On the heels of reporting promising numbers for 3Q 2010 (net income was $14.4 million at 22 cents a share up from last year's $8 million at 11 cents a share) Dillard's ($DDS) announced today they will be moving into the real estate business.
Now, before you start thinking that makes no sense whatsoever, real estate investment trusts (REITs) come with tax benefits that do not exisist in other corporate structures. In a Security and Exchange Comission filing the company explained that forming a REIT might enhance its ability to access debt or preferred stock, which will enhance liquidity, indicating that Dillard's may be a) going to start expanding into new stores or b) re-vamping the already existing stores.
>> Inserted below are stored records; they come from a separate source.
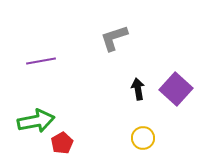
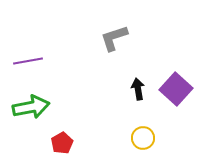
purple line: moved 13 px left
green arrow: moved 5 px left, 14 px up
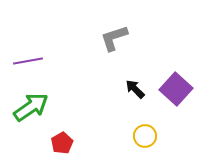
black arrow: moved 3 px left; rotated 35 degrees counterclockwise
green arrow: rotated 24 degrees counterclockwise
yellow circle: moved 2 px right, 2 px up
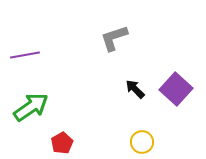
purple line: moved 3 px left, 6 px up
yellow circle: moved 3 px left, 6 px down
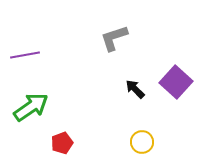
purple square: moved 7 px up
red pentagon: rotated 10 degrees clockwise
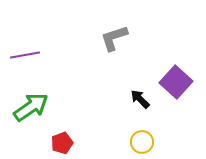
black arrow: moved 5 px right, 10 px down
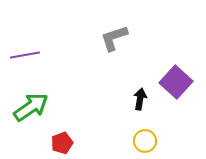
black arrow: rotated 55 degrees clockwise
yellow circle: moved 3 px right, 1 px up
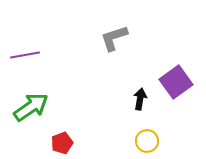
purple square: rotated 12 degrees clockwise
yellow circle: moved 2 px right
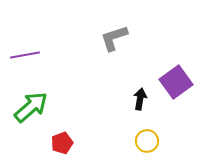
green arrow: rotated 6 degrees counterclockwise
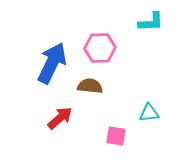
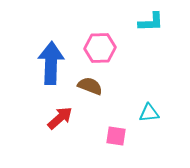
blue arrow: moved 1 px left; rotated 24 degrees counterclockwise
brown semicircle: rotated 15 degrees clockwise
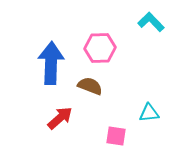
cyan L-shape: rotated 132 degrees counterclockwise
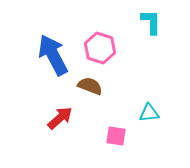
cyan L-shape: rotated 44 degrees clockwise
pink hexagon: rotated 20 degrees clockwise
blue arrow: moved 2 px right, 8 px up; rotated 30 degrees counterclockwise
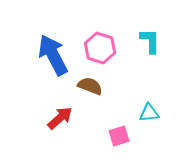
cyan L-shape: moved 1 px left, 19 px down
pink square: moved 3 px right; rotated 25 degrees counterclockwise
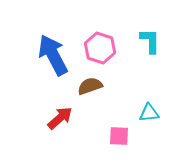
brown semicircle: rotated 40 degrees counterclockwise
pink square: rotated 20 degrees clockwise
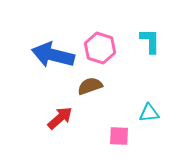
blue arrow: rotated 48 degrees counterclockwise
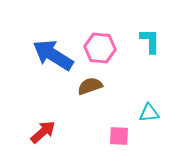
pink hexagon: rotated 12 degrees counterclockwise
blue arrow: rotated 18 degrees clockwise
red arrow: moved 17 px left, 14 px down
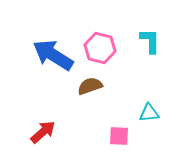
pink hexagon: rotated 8 degrees clockwise
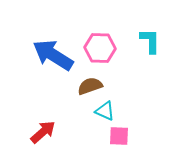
pink hexagon: rotated 12 degrees counterclockwise
cyan triangle: moved 44 px left, 2 px up; rotated 30 degrees clockwise
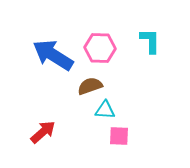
cyan triangle: moved 1 px up; rotated 20 degrees counterclockwise
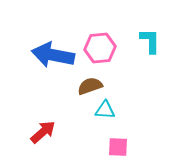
pink hexagon: rotated 8 degrees counterclockwise
blue arrow: rotated 21 degrees counterclockwise
pink square: moved 1 px left, 11 px down
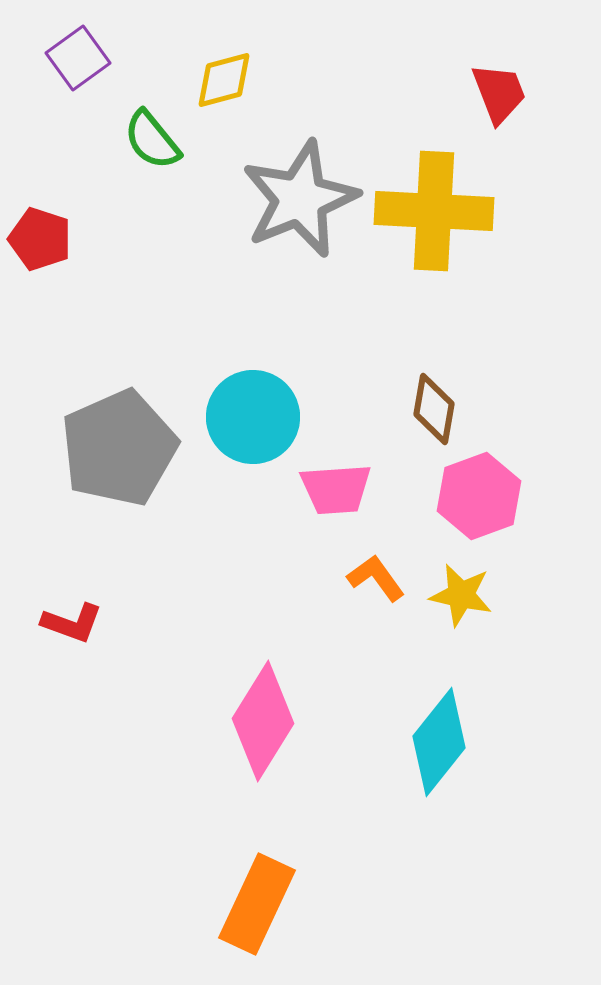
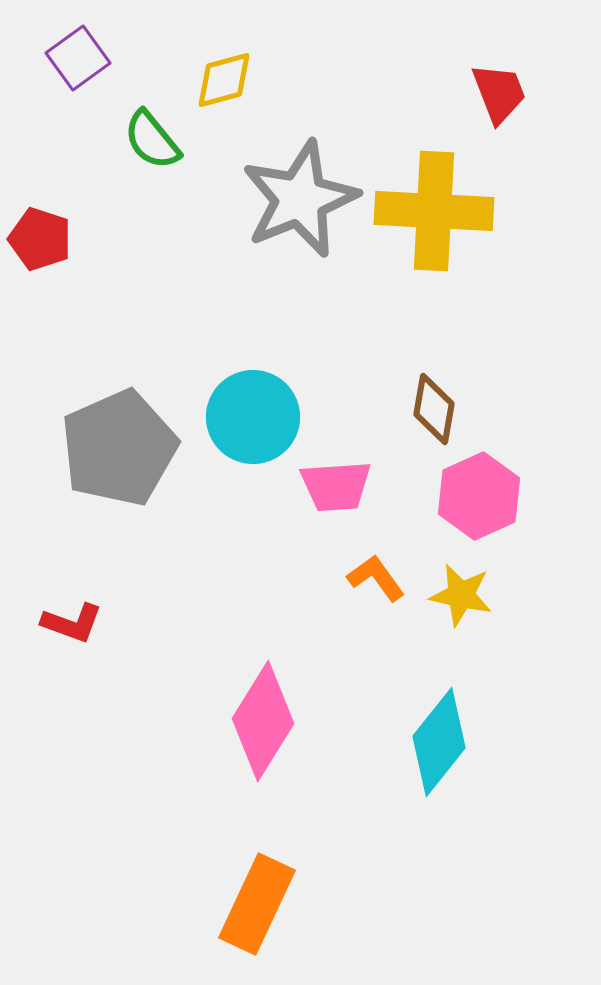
pink trapezoid: moved 3 px up
pink hexagon: rotated 4 degrees counterclockwise
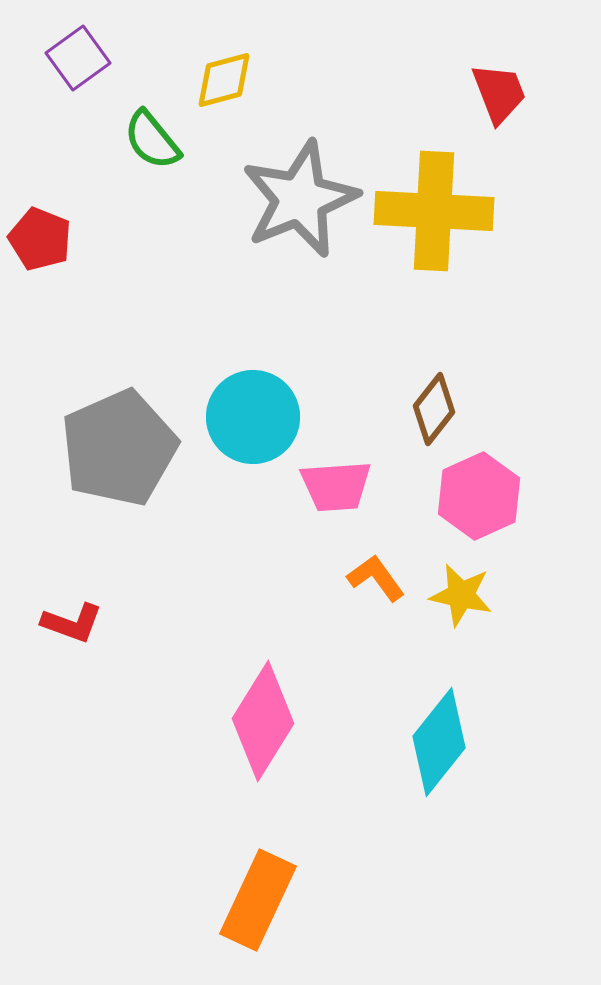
red pentagon: rotated 4 degrees clockwise
brown diamond: rotated 28 degrees clockwise
orange rectangle: moved 1 px right, 4 px up
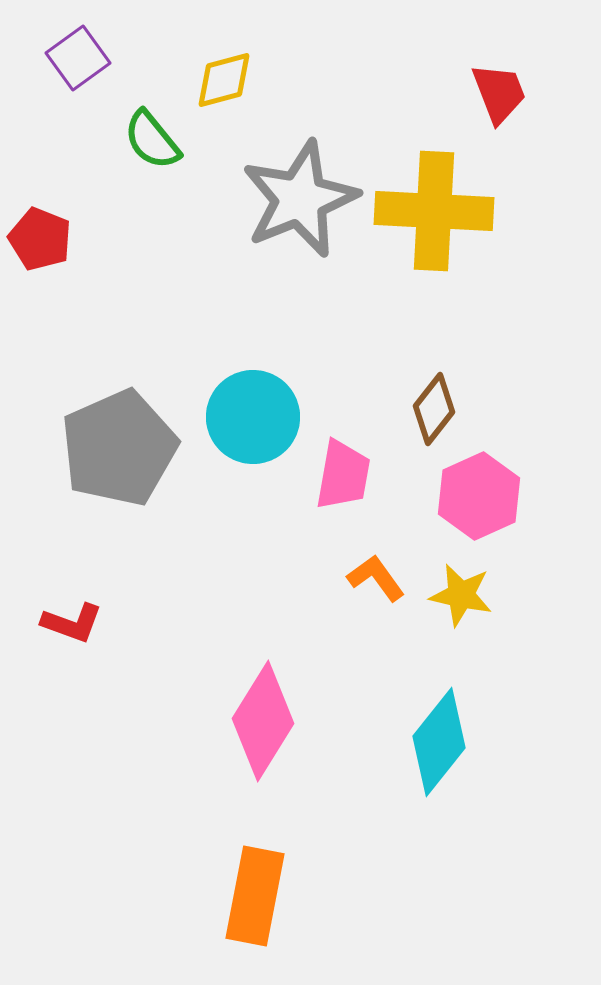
pink trapezoid: moved 7 px right, 11 px up; rotated 76 degrees counterclockwise
orange rectangle: moved 3 px left, 4 px up; rotated 14 degrees counterclockwise
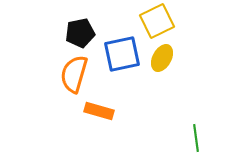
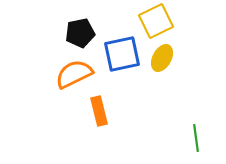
yellow square: moved 1 px left
orange semicircle: rotated 48 degrees clockwise
orange rectangle: rotated 60 degrees clockwise
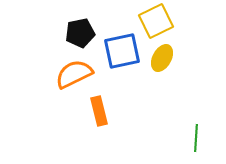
blue square: moved 3 px up
green line: rotated 12 degrees clockwise
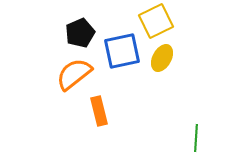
black pentagon: rotated 12 degrees counterclockwise
orange semicircle: rotated 12 degrees counterclockwise
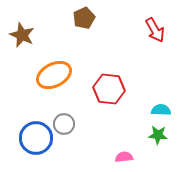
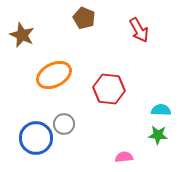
brown pentagon: rotated 25 degrees counterclockwise
red arrow: moved 16 px left
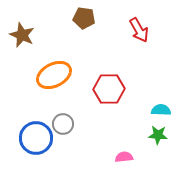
brown pentagon: rotated 15 degrees counterclockwise
red hexagon: rotated 8 degrees counterclockwise
gray circle: moved 1 px left
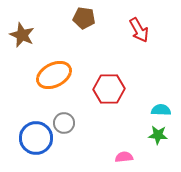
gray circle: moved 1 px right, 1 px up
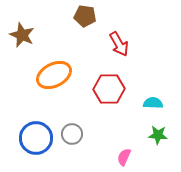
brown pentagon: moved 1 px right, 2 px up
red arrow: moved 20 px left, 14 px down
cyan semicircle: moved 8 px left, 7 px up
gray circle: moved 8 px right, 11 px down
pink semicircle: rotated 60 degrees counterclockwise
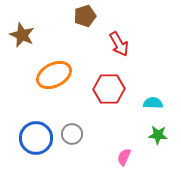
brown pentagon: rotated 25 degrees counterclockwise
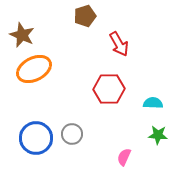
orange ellipse: moved 20 px left, 6 px up
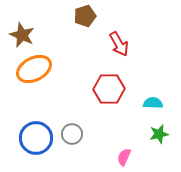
green star: moved 1 px right, 1 px up; rotated 18 degrees counterclockwise
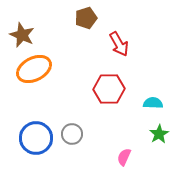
brown pentagon: moved 1 px right, 2 px down
green star: rotated 18 degrees counterclockwise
The retailer has hit numerous stumbling blocks in the past and was pretty much written off by Wall Street until 2007 where they launched a massive clean up effort. Management (mostly comprised of members of the Dillard family) started cutting underperforming stores, took a disciplined approach to inventory management, and started stocking the stores with better merchandise. Instead of trying to compete with retailers such as Kohl's ($KSS) Dillard's started to position itself as somewhere between a Macys ($M) and a Nordstrom ($JWN).
"Going into the REIT business is a genius move," says Jeffrey Roseman executive vice president of Newmark Knight Frank a New York commercial real estate broker. "It's like the age old notion that McDonalds isn't in the burger business, it's in the real estate business. This is just another way the retailer is able to increase income on their balance sheets apart from the sale of apparel."
According to thier annual report, Dillard's owns 241 of the 309 stores, roughly 78% of their doors.